Y’all think you have dirt roads. Y’all ain’t seen nothin’.
There is no gravel. Just packed and dried mud. We were there during the rainy season, which meant the roads were cut with gulleys. Seriously. You could stand in them and the road would be above your head. Gulleys.
We arrived in Yei and saw thatched roof after thatched roof, houses made of sticks and mud maybe ten or twelve feet in diameter, each housing its own family broken by years of war, trying to return to the land they’d left as refugees. Or women holding families together after their husbands had left to go to war and never returned.
And children. Children everywhere. Especially at the school where we held our training. Children who lived at the school, were fed by the families who supported the school, who didn’t see their families who had sent them here to learn, to provide something better for themselves than their families could ever hope to do.
And I knew what to expect. I knew what this would look like, what it would smell like, how hard it was. My brain knew it.
But my eyes had never experienced it. My feet had never danced with someone whose life was only heartache and struggle except for the joy of Christ. I had never heard Christ preached by people so desperate for hope. I had never heard singing like that. What did I care if I didn’t know the tune? I just wanted to soak it in, to feel, to capture a bit of that joy, that hope. I just wanted to watch, to share, to sing with them.
I have never seen a church so alive.
And as I looked around, as we worshiped together, my vision was transformed. I’d expected this, but experiencing it was something different altogether. I heard the king saying to the nations, to me:
Come, you that are blessed by my Father,
inherit the kingdom prepared for you from the foundation of the world;
For I am hungry
and you bring food,
I am thirsty
and you bring drink,
I am a stranger to you
and I welcome you
and you welcome me,
I am sick
and you are taking care of me.
Come, inherit the kingdom.
Someone grabbed my hand, looked into my eyes, and began dancing with me as we sang. I held her gaze and realized I was dancing with Christ. I was dancing with Christ! And so were my team members, and so was everyone worshiping with us.

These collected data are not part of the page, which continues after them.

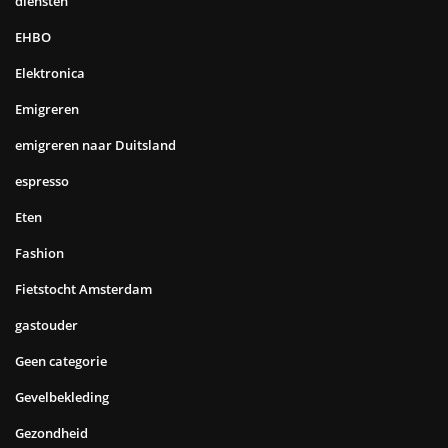
diensten
EHBO
Elektronica
Emigreren
emigreren naar Duitsland
espresso
Eten
Fashion
Fietstocht Amsterdam
gastouder
Geen categorie
Gevelbekleding
Gezondheid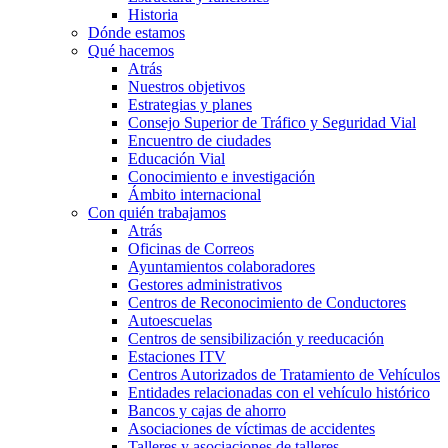
Historia
Dónde estamos
Qué hacemos
Atrás
Nuestros objetivos
Estrategias y planes
Consejo Superior de Tráfico y Seguridad Vial
Encuentro de ciudades
Educación Vial
Conocimiento e investigación
Ámbito internacional
Con quién trabajamos
Atrás
Oficinas de Correos
Ayuntamientos colaboradores
Gestores administrativos
Centros de Reconocimiento de Conductores
Autoescuelas
Centros de sensibilización y reeducación
Estaciones ITV
Centros Autorizados de Tratamiento de Vehículos
Entidades relacionadas con el vehículo histórico
Bancos y cajas de ahorro
Asociaciones de víctimas de accidentes
Talleres y asociaciones de talleres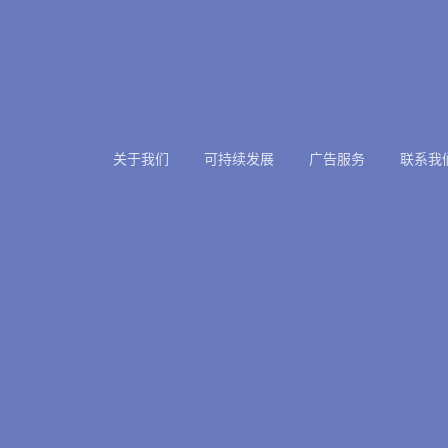
关于我们
可持续发展
广告服务
联系我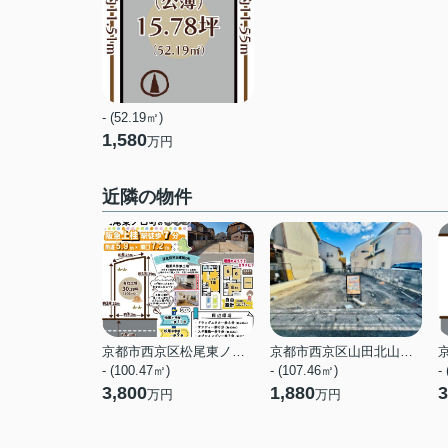
- (52.19㎡)
1,580
万円
近隣の物件
京都市西京区松尾東ノ口町
京都市西京区山田北山田町
- (100.47㎡)
- (107.46㎡)
-
3,800
1,880
3
万円
万円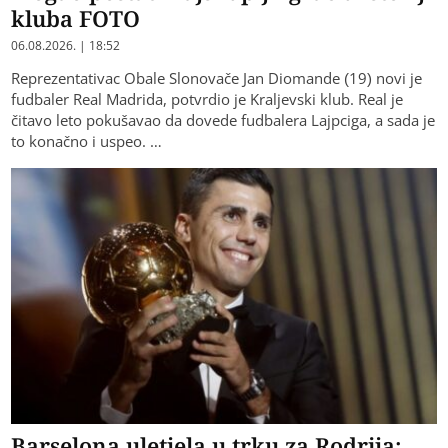
kluba FOTO
06.08.2026. | 18:52
Reprezentativac Obale Slonovače Jan Diomande (19) novi je
fudbaler Real Madrida, potvrdio je Kraljevski klub. Real je
čitavo leto pokušavao da dovede fudbalera Lajpciga, a sada je
to konačno i uspeo. …
Barselona uletjela u trku za Rodrija: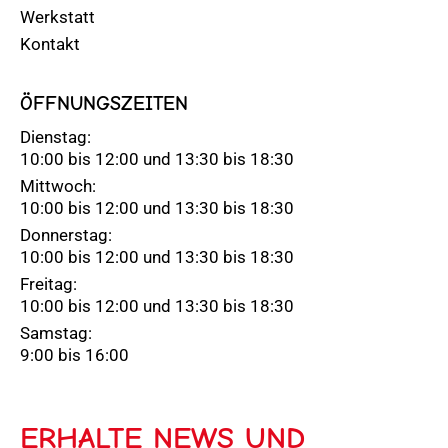
Werkstatt
Kontakt
ÖFFNUNGSZEITEN
Dienstag:
10:00 bis 12:00 und 13:30 bis 18:30
Mittwoch:
10:00 bis 12:00 und 13:30 bis 18:30
Donnerstag:
10:00 bis 12:00 und 13:30 bis 18:30
Freitag:
10:00 bis 12:00 und 13:30 bis 18:30
Samstag:
9:00 bis 16:00
ERHALTE NEWS UND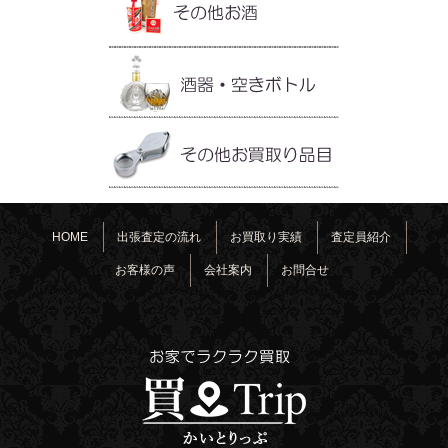
HOME
出張査定の流れ
お買取り実績
査定員紹介
お客様の声
会社案内
お問合せ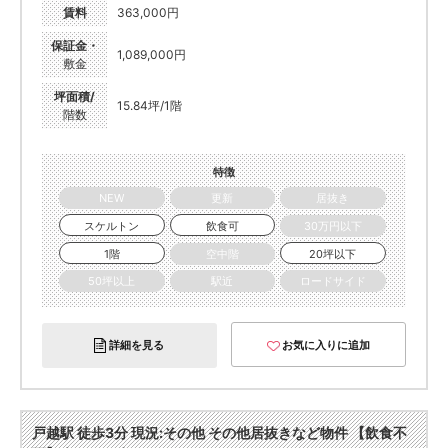
賃料
363,000円
保証金・
1,089,000円
敷金
坪面積/
15.84坪/1階
階数
特徴
NEW
更新
居抜き
スケルトン
飲食可
30万円以下
1階
空中階
20坪以下
50坪以上
駅近
ロードサイド
詳細を見る
お気に入りに追加
戸越駅 徒歩3分 現況:その他 その他居抜きなど物件 【飲食不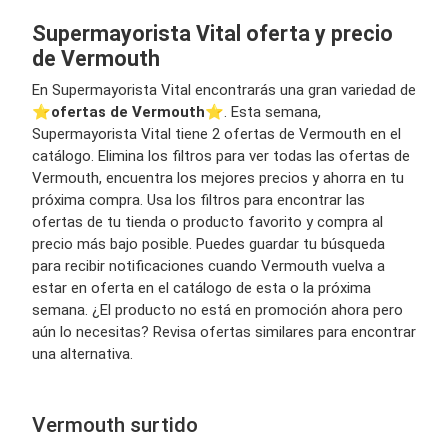
Supermayorista Vital oferta y precio
de Vermouth
En Supermayorista Vital encontrarás una gran variedad de
⭐️
ofertas de Vermouth
⭐️. Esta semana,
Supermayorista Vital tiene 2 ofertas de Vermouth en el
catálogo. Elimina los filtros para ver todas las ofertas de
Vermouth, encuentra los mejores precios y ahorra en tu
próxima compra. Usa los filtros para encontrar las
ofertas de tu tienda o producto favorito y compra al
precio más bajo posible. Puedes guardar tu búsqueda
para recibir notificaciones cuando Vermouth vuelva a
estar en oferta en el catálogo de esta o la próxima
semana. ¿El producto no está en promoción ahora pero
aún lo necesitas? Revisa ofertas similares para encontrar
una alternativa.
Vermouth surtido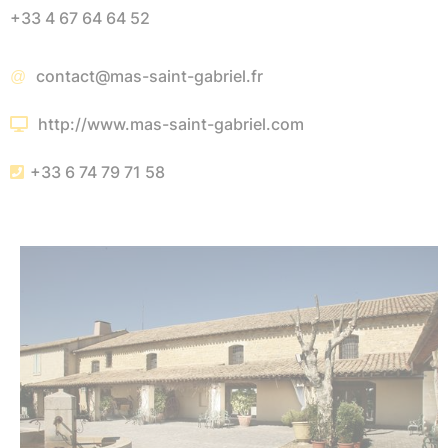
+33 4 67 64 64 52
contact@mas-saint-gabriel.fr
http://www.mas-saint-gabriel.com
+33 6 74 79 71 58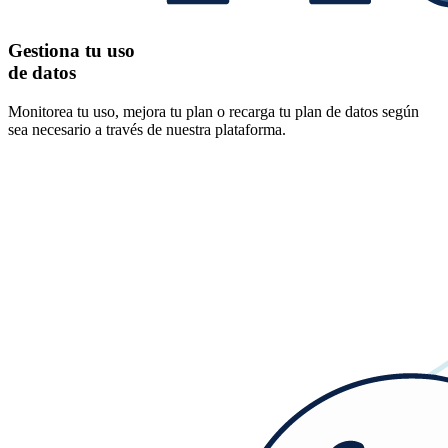
Gestiona tu uso
de datos
Monitorea tu uso, mejora tu plan o recarga tu plan de datos según
sea necesario a través de nuestra plataforma.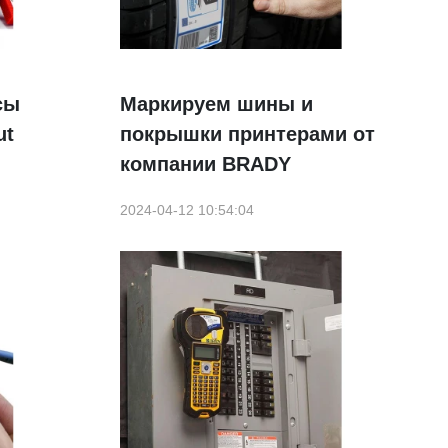
сы
Маркируем шины и
ut
покрышки принтерами от
компании BRADY
2024-04-12 10:54:04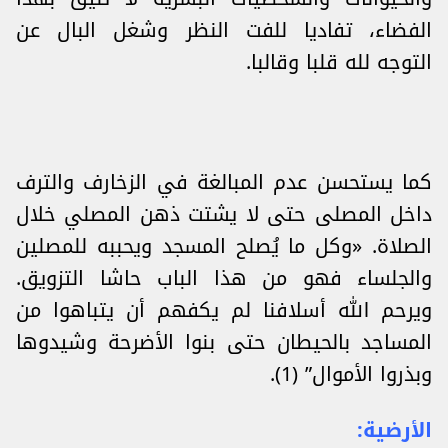
الفضاء، تفاديا للفت النظر وشغل البال عن
التوجه لله قلبا وقالبا.
كما يستحسن عدم المبالغة في الزخارف والترف
داخل المصلى حتى لا يشتت ذهن المصلي خلال
الصلاة. «وكل ما يُصلح المسجد ويحببه للمصلين
والجلساء فهو من هذا الباب حاشا التزويق.
ويرحم الله أسلافنا لم يكفهم أن يتباهوا من
المساجد بالحيطان حتى بنوا الأضرحة وشيدوها
وبذروا الأموال” (1).
الأرضية:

And it struck me: The woman holding my gaze was also dancing with Christ.
Caught up in our best moments, offering praise that needed no translation, promising to each other everything the other could offer, each one of us was Christ for the other.
I am still processing that experience. I am still struggling to understand. But what I know is that Jesus’ words in Matthew hold a key to that understanding.
“Truly I tell you, just as you did it to one of the least of these who are members of my family, you did it to me.”
We talk about poverty. We talk about the poor. Sometimes we even send money. In fact, most of the tithe we send, as a church, to the Holston Annual Conference supports ministry with marginalized persons.
But seldom do we get involved.
We leave it to people better qualified, better informed, more experienced.
And we sit in our pews or our Sunday School classes and we say how important ministry with the poor is. We even shelve in our memories stories of the poor pulling themselves up by their own bootstraps, or of those who have sharing their blessings with those who have not. We sometimes even remember stories of paupers and princes trading places.
We forget that once upon a time, Glory came down from the greatest throne of all and chose to dwell in the wretchedness and poverty of humanity. We forget that the Almighty still dwells among us today, not in the places of pride and greed, but rather in the places of humility and poverty.
We must remember that it is not in helping out those who do not need help that we help Christ. It is in feeding the hungry, quenching the thirst of the thirsty, welcoming the stranger, clothing the naked, caring for the sick, visiting the imprisoned that we find Christ. It is in the eyes of the hungry, the thirsty, the stranger, the impoverished, the sick, the imprisoned even that we see the eyes of Christ.
It is not in the eyes of the powerful that we find glory.
It is in the eyes of the pauper that we find the King.
In the name of the Father, and of the Son, and of the Holy Spirit. Amen.